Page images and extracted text
● ● ● ● ●
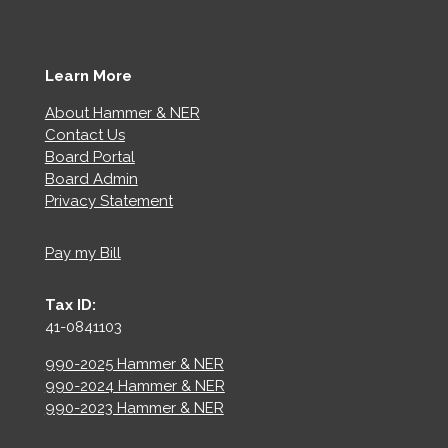
Learn More
About Hammer & NER
Contact Us
Board Portal
Board Admin
Privacy Statement
Pay my Bill
Tax ID:
41-0841103
990-2025 Hammer & NER
990-2024 Hammer & NER
990-2023 Hammer & NER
● ● ● ● ●
== Instruction ==
Turn the text lines from all the records into a JSON list of strings, one string for each line, with blank lines skipped. Leave the pictures out of the answer.

== Reply to the task ==
[
  "Learn More",
  "About Hammer & NER",
  "Contact Us",
  "Board Portal",
  "Board Admin",
  "Privacy Statement",
  "Pay my Bill",
  "Tax ID:",
  "41-0841103",
  "990-2025 Hammer & NER",
  "990-2024 Hammer & NER",
  "990-2023 Hammer & NER"
]